Daniele Fontes Ferreira Bernardes
Department of Otorhinolaryngology, Hospital das Clínicas, Faculdade de Medicina, Universidade de São Paulo (FMUSP), São Paulo, SP, Brazil
Ricardo Ferreira Bento
Department of Otolaryngology, Universidade de São Paulo, São Paulo, SP, Brazil
Maria Valeria Schimidt Goffi Gomez
Department of Otorhinolaryngology, Hospital das Clínicas da FMUSP, São Paulo, SP, Brazil
Department of Audiology, AC Camargo Cancer Center, São Paulo, SP, Brazil
› Author Affiliations
Further Information

Publication History

10 March 2017

08 September 2017

Publication Date:
26 October 2017 (eFirst)


Introduction Surface electromyographic activity may not be symmetric, even in subjects with no facial paralysis history.

Objective To evaluate the contribution of the index of electromyographic (IEMG) activity in the identification of the two extremes of the facial paralysis course.

Methods Thirty-four subjects with unilateral peripheral facial paralysis were selected. A control group was composed of volunteers without a history of facial paralysis. The electromyographic assessment of the facial muscle was performed by placing surface electrodes during movements of the forehead, eyes and lips using MIOTEC equipment, such as the MIOTOOL (Miotec, Porto Alegre, Brazil) software. The electromyographic activity was also recorded in other channels during the primary activity to identify the presence of synkinesis. The statistical analysis was performed using the Statistical Package for Social Sciences for Macintosh (SPSS Inc, Chicago, IL, USA). The IEMG activity was obtained from the division of the electromyographic activity root mean square (RMS) values on both sides.

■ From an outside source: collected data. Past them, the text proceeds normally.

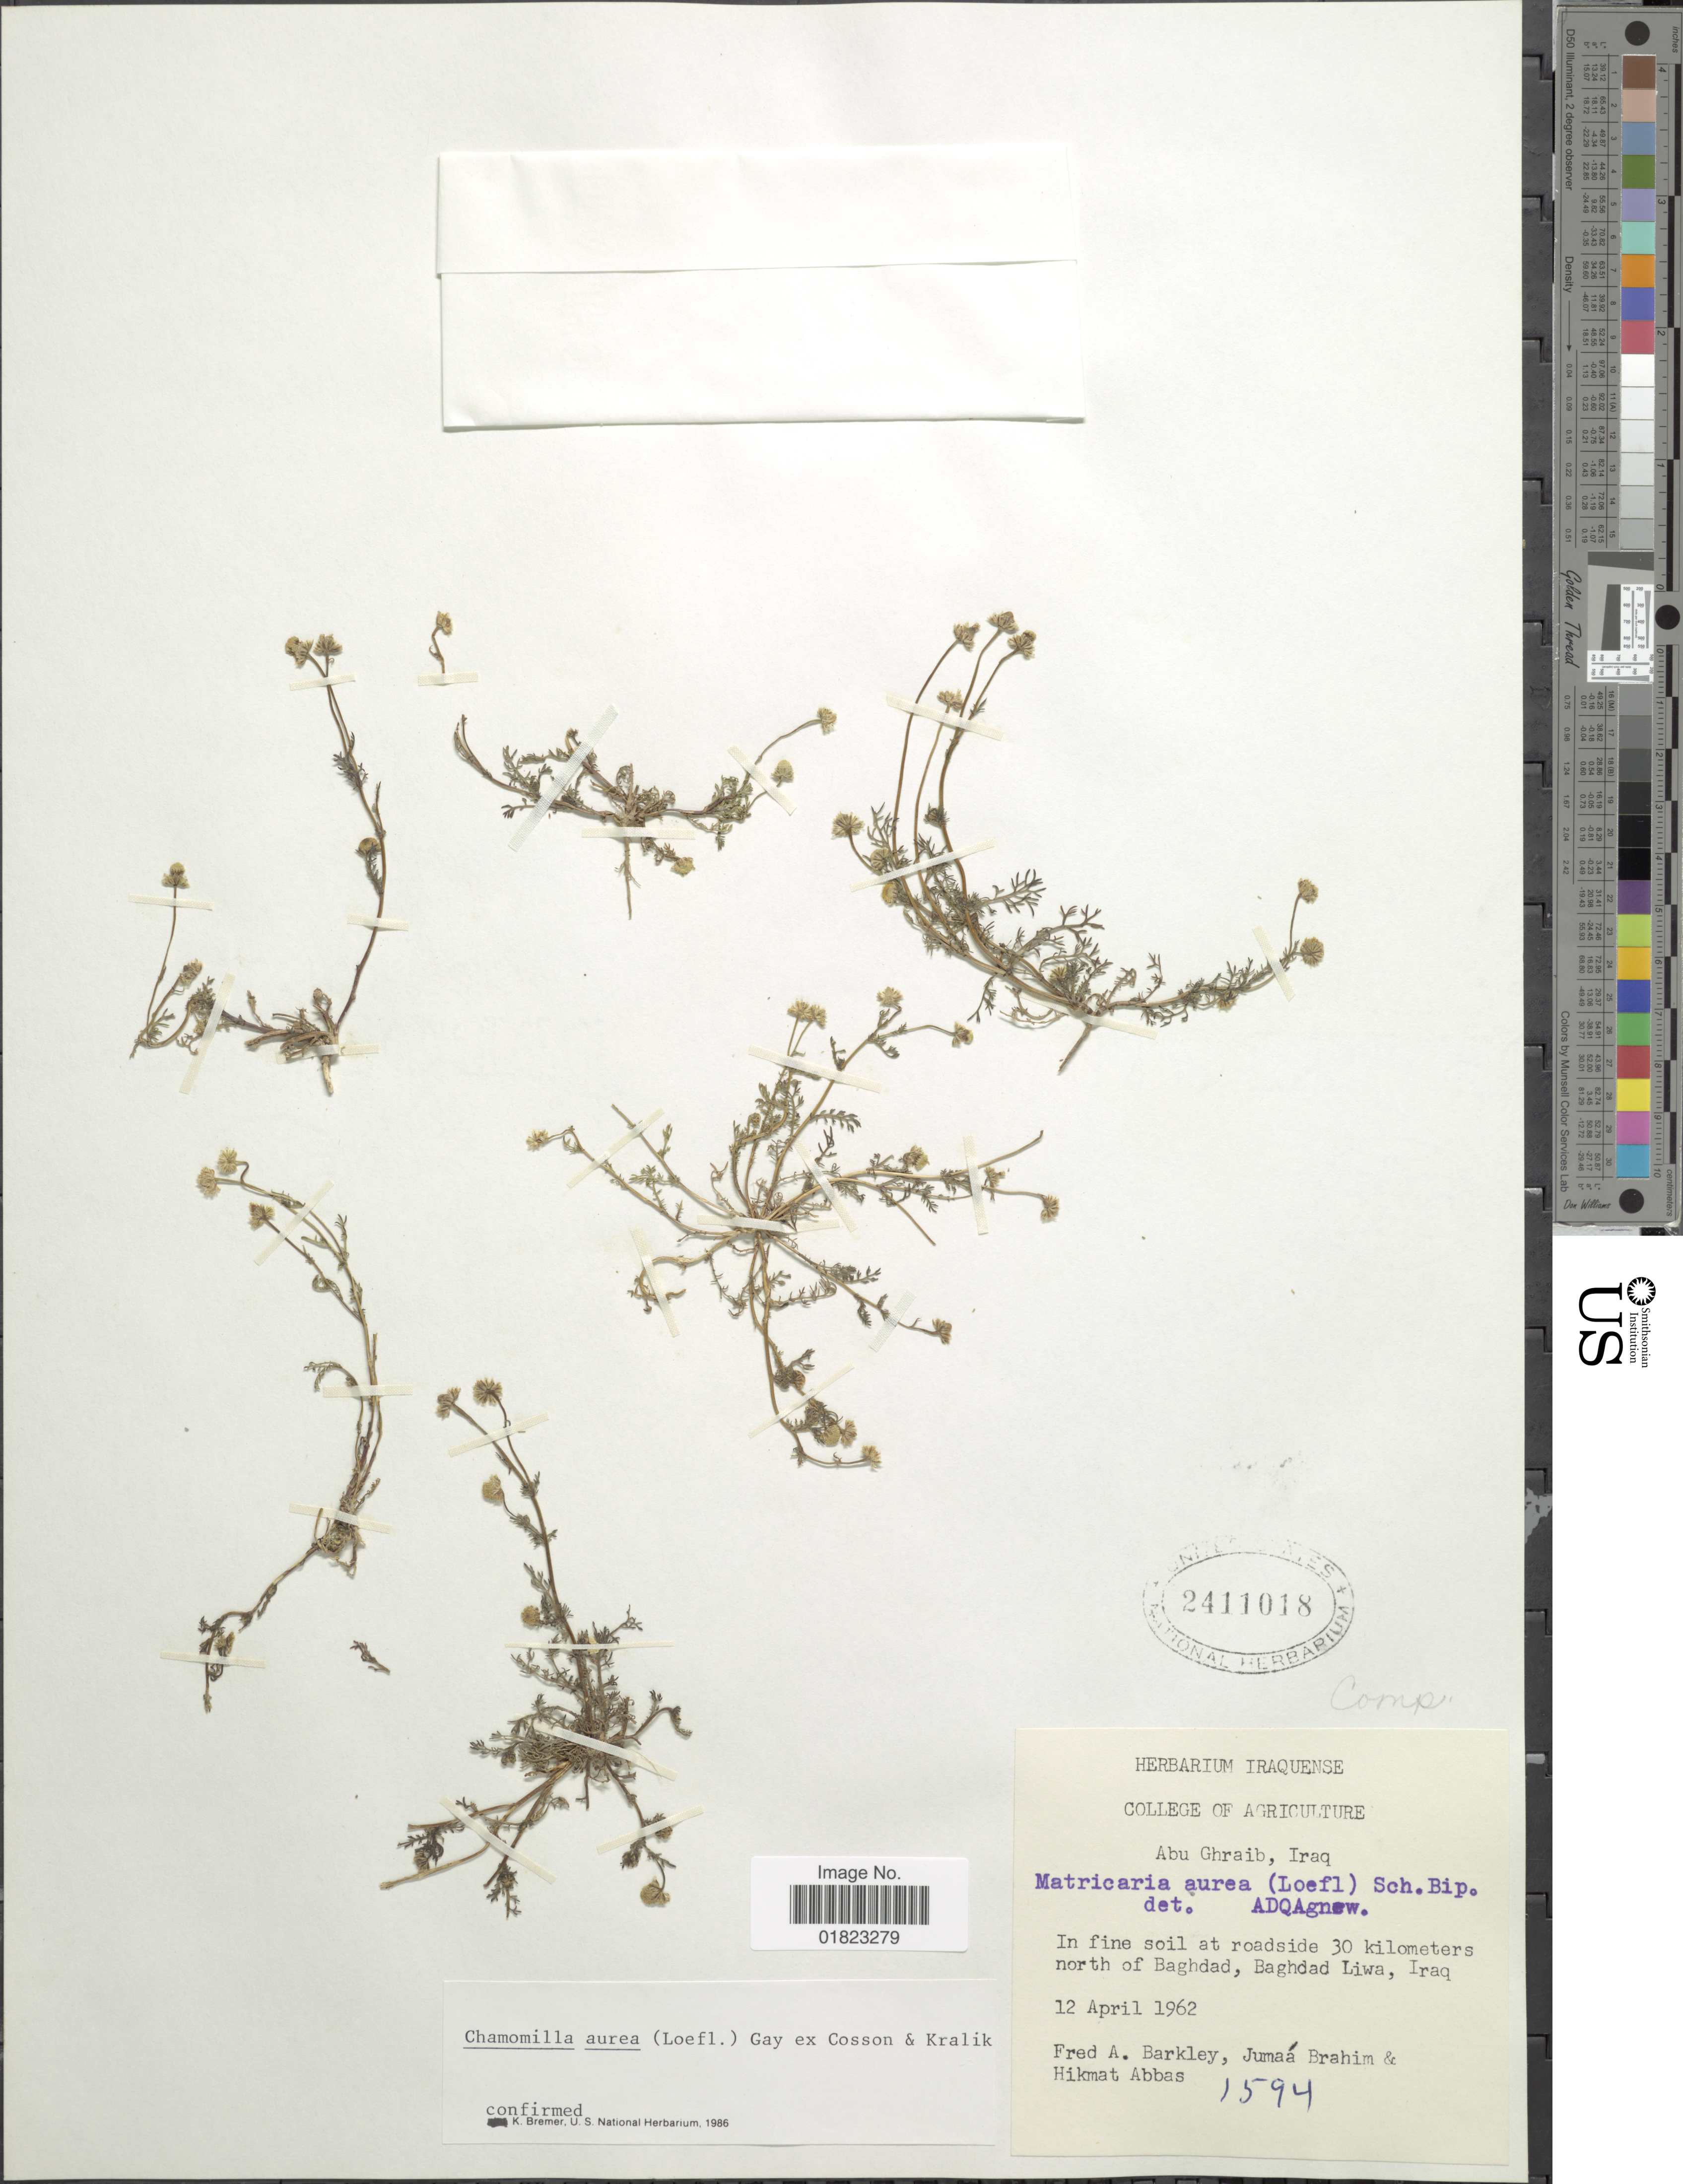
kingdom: Plantae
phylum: Tracheophyta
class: Magnoliopsida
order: Asterales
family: Asteraceae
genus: Matricaria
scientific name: Matricaria aurea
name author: (Loefl.) Sch. Bip.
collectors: F. A. Barkley, Brahim M., J. & H. Abbas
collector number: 1594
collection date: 1962-04-12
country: Iraq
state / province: Baghdad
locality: Abu Ghraib, Iraq. At roadside 30 kilometers north of Baghdad, Baghdad Liwa, Iraq.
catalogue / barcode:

Results There was a statistically significant difference among the groups in all the analyzed indexes. The ocular-oral synkinesis in all patients must be correctly identified (with 100% sensitivity and specificity) using an IEMG activity of 1.62 as a cutoff point. The oral-ocular synkinesis must be correctly identified (93.3% sensitivity and 95.9% specificity) using the IEMG activity of 1.79 as a cutoff point.

Conclusion The IEMG activity is below the normal scores in patients in the flaccid stage, whereas patients in the sequelae stage can either show normal values or values above or below the normal scores. The IEMG activity was shown to have high sensitivity and specificity in the identification of synkinesis.